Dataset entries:
____

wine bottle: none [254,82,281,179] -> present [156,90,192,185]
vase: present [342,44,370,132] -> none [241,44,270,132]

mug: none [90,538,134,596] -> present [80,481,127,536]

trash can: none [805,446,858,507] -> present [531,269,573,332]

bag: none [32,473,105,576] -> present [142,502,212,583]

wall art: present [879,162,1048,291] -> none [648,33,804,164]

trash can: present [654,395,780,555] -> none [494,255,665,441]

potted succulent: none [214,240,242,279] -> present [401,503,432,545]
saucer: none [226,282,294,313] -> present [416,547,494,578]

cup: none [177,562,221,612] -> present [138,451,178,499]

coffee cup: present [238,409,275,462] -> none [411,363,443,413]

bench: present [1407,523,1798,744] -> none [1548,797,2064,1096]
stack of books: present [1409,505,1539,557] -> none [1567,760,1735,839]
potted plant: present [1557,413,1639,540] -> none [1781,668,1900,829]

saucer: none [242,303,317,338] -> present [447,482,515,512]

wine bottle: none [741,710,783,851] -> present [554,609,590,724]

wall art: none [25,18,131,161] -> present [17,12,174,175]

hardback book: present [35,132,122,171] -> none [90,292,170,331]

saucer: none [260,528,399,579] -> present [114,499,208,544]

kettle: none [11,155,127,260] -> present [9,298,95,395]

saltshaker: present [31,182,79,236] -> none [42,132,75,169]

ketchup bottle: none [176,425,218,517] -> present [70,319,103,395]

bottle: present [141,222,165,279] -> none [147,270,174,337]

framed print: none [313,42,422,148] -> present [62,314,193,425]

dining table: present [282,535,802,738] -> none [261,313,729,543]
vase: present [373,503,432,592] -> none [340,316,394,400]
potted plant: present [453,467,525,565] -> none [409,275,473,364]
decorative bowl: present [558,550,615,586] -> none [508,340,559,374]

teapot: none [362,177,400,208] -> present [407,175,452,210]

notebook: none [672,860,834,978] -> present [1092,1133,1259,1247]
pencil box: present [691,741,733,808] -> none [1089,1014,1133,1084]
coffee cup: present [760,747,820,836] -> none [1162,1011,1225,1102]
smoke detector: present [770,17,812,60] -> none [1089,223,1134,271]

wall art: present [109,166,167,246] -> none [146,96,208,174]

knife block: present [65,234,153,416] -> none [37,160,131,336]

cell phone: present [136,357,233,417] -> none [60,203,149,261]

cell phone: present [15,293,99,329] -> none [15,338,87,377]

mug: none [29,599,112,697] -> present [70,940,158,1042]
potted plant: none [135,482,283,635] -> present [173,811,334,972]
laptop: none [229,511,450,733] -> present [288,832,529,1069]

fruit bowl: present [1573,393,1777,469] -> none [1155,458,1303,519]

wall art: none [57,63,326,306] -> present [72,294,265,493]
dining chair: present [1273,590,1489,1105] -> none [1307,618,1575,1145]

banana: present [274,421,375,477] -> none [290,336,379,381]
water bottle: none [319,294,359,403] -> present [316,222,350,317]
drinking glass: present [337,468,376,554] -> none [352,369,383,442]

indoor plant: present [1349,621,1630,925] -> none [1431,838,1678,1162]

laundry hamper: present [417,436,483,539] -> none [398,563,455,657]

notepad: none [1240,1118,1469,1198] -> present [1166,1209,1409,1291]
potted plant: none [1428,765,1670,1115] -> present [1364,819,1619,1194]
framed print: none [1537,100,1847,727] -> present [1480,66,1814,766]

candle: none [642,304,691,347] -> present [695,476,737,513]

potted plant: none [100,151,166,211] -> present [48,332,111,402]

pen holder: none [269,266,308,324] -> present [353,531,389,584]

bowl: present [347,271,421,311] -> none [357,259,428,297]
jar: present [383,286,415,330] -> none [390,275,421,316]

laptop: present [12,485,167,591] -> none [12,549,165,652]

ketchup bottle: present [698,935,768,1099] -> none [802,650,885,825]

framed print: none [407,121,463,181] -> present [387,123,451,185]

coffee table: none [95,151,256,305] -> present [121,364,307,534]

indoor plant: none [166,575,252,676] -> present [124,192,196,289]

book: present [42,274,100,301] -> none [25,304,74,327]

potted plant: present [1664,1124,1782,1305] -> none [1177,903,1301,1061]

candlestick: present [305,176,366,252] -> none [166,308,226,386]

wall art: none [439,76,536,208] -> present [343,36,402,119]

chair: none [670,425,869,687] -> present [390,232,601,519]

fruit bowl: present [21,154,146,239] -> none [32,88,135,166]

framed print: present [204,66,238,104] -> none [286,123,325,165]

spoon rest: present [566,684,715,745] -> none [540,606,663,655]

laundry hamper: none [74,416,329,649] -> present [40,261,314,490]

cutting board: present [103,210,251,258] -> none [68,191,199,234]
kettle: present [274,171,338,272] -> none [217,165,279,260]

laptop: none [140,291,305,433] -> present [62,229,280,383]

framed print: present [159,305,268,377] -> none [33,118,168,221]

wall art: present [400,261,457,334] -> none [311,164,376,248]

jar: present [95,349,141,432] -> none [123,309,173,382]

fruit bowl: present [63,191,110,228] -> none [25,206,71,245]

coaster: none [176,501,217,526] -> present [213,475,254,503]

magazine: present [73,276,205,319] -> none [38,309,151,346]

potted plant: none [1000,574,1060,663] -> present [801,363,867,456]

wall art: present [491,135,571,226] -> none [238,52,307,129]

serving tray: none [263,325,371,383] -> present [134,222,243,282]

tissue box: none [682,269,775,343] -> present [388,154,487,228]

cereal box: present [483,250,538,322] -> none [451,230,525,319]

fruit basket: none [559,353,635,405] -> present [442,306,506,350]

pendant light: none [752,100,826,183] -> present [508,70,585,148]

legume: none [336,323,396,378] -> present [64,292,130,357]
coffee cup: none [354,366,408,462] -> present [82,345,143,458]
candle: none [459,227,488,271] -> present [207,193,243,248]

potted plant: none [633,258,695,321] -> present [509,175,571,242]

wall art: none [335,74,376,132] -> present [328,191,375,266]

____

Problem to solve: Return all of the data word for word.

Answer box:
wine bottle: none [254,82,281,179] -> present [156,90,192,185]
vase: present [342,44,370,132] -> none [241,44,270,132]

mug: none [90,538,134,596] -> present [80,481,127,536]

trash can: none [805,446,858,507] -> present [531,269,573,332]

bag: none [32,473,105,576] -> present [142,502,212,583]

wall art: present [879,162,1048,291] -> none [648,33,804,164]

trash can: present [654,395,780,555] -> none [494,255,665,441]

potted succulent: none [214,240,242,279] -> present [401,503,432,545]
saucer: none [226,282,294,313] -> present [416,547,494,578]

cup: none [177,562,221,612] -> present [138,451,178,499]

coffee cup: present [238,409,275,462] -> none [411,363,443,413]

bench: present [1407,523,1798,744] -> none [1548,797,2064,1096]
stack of books: present [1409,505,1539,557] -> none [1567,760,1735,839]
potted plant: present [1557,413,1639,540] -> none [1781,668,1900,829]

saucer: none [242,303,317,338] -> present [447,482,515,512]

wine bottle: none [741,710,783,851] -> present [554,609,590,724]

wall art: none [25,18,131,161] -> present [17,12,174,175]

hardback book: present [35,132,122,171] -> none [90,292,170,331]

saucer: none [260,528,399,579] -> present [114,499,208,544]

kettle: none [11,155,127,260] -> present [9,298,95,395]

saltshaker: present [31,182,79,236] -> none [42,132,75,169]

ketchup bottle: none [176,425,218,517] -> present [70,319,103,395]

bottle: present [141,222,165,279] -> none [147,270,174,337]

framed print: none [313,42,422,148] -> present [62,314,193,425]

dining table: present [282,535,802,738] -> none [261,313,729,543]
vase: present [373,503,432,592] -> none [340,316,394,400]
potted plant: present [453,467,525,565] -> none [409,275,473,364]
decorative bowl: present [558,550,615,586] -> none [508,340,559,374]

teapot: none [362,177,400,208] -> present [407,175,452,210]

notebook: none [672,860,834,978] -> present [1092,1133,1259,1247]
pencil box: present [691,741,733,808] -> none [1089,1014,1133,1084]
coffee cup: present [760,747,820,836] -> none [1162,1011,1225,1102]
smoke detector: present [770,17,812,60] -> none [1089,223,1134,271]

wall art: present [109,166,167,246] -> none [146,96,208,174]

knife block: present [65,234,153,416] -> none [37,160,131,336]

cell phone: present [136,357,233,417] -> none [60,203,149,261]

cell phone: present [15,293,99,329] -> none [15,338,87,377]

mug: none [29,599,112,697] -> present [70,940,158,1042]
potted plant: none [135,482,283,635] -> present [173,811,334,972]
laptop: none [229,511,450,733] -> present [288,832,529,1069]

fruit bowl: present [1573,393,1777,469] -> none [1155,458,1303,519]

wall art: none [57,63,326,306] -> present [72,294,265,493]
dining chair: present [1273,590,1489,1105] -> none [1307,618,1575,1145]

banana: present [274,421,375,477] -> none [290,336,379,381]
water bottle: none [319,294,359,403] -> present [316,222,350,317]
drinking glass: present [337,468,376,554] -> none [352,369,383,442]

indoor plant: present [1349,621,1630,925] -> none [1431,838,1678,1162]

laundry hamper: present [417,436,483,539] -> none [398,563,455,657]

notepad: none [1240,1118,1469,1198] -> present [1166,1209,1409,1291]
potted plant: none [1428,765,1670,1115] -> present [1364,819,1619,1194]
framed print: none [1537,100,1847,727] -> present [1480,66,1814,766]

candle: none [642,304,691,347] -> present [695,476,737,513]

potted plant: none [100,151,166,211] -> present [48,332,111,402]

pen holder: none [269,266,308,324] -> present [353,531,389,584]

bowl: present [347,271,421,311] -> none [357,259,428,297]
jar: present [383,286,415,330] -> none [390,275,421,316]

laptop: present [12,485,167,591] -> none [12,549,165,652]

ketchup bottle: present [698,935,768,1099] -> none [802,650,885,825]

framed print: none [407,121,463,181] -> present [387,123,451,185]

coffee table: none [95,151,256,305] -> present [121,364,307,534]

indoor plant: none [166,575,252,676] -> present [124,192,196,289]

book: present [42,274,100,301] -> none [25,304,74,327]

potted plant: present [1664,1124,1782,1305] -> none [1177,903,1301,1061]

candlestick: present [305,176,366,252] -> none [166,308,226,386]

wall art: none [439,76,536,208] -> present [343,36,402,119]

chair: none [670,425,869,687] -> present [390,232,601,519]

fruit bowl: present [21,154,146,239] -> none [32,88,135,166]

framed print: present [204,66,238,104] -> none [286,123,325,165]

spoon rest: present [566,684,715,745] -> none [540,606,663,655]

laundry hamper: none [74,416,329,649] -> present [40,261,314,490]

cutting board: present [103,210,251,258] -> none [68,191,199,234]
kettle: present [274,171,338,272] -> none [217,165,279,260]

laptop: none [140,291,305,433] -> present [62,229,280,383]

framed print: present [159,305,268,377] -> none [33,118,168,221]

wall art: present [400,261,457,334] -> none [311,164,376,248]

jar: present [95,349,141,432] -> none [123,309,173,382]

fruit bowl: present [63,191,110,228] -> none [25,206,71,245]

coaster: none [176,501,217,526] -> present [213,475,254,503]

magazine: present [73,276,205,319] -> none [38,309,151,346]

potted plant: none [1000,574,1060,663] -> present [801,363,867,456]

wall art: present [491,135,571,226] -> none [238,52,307,129]

serving tray: none [263,325,371,383] -> present [134,222,243,282]

tissue box: none [682,269,775,343] -> present [388,154,487,228]

cereal box: present [483,250,538,322] -> none [451,230,525,319]

fruit basket: none [559,353,635,405] -> present [442,306,506,350]

pendant light: none [752,100,826,183] -> present [508,70,585,148]

legume: none [336,323,396,378] -> present [64,292,130,357]
coffee cup: none [354,366,408,462] -> present [82,345,143,458]
candle: none [459,227,488,271] -> present [207,193,243,248]

potted plant: none [633,258,695,321] -> present [509,175,571,242]

wall art: none [335,74,376,132] -> present [328,191,375,266]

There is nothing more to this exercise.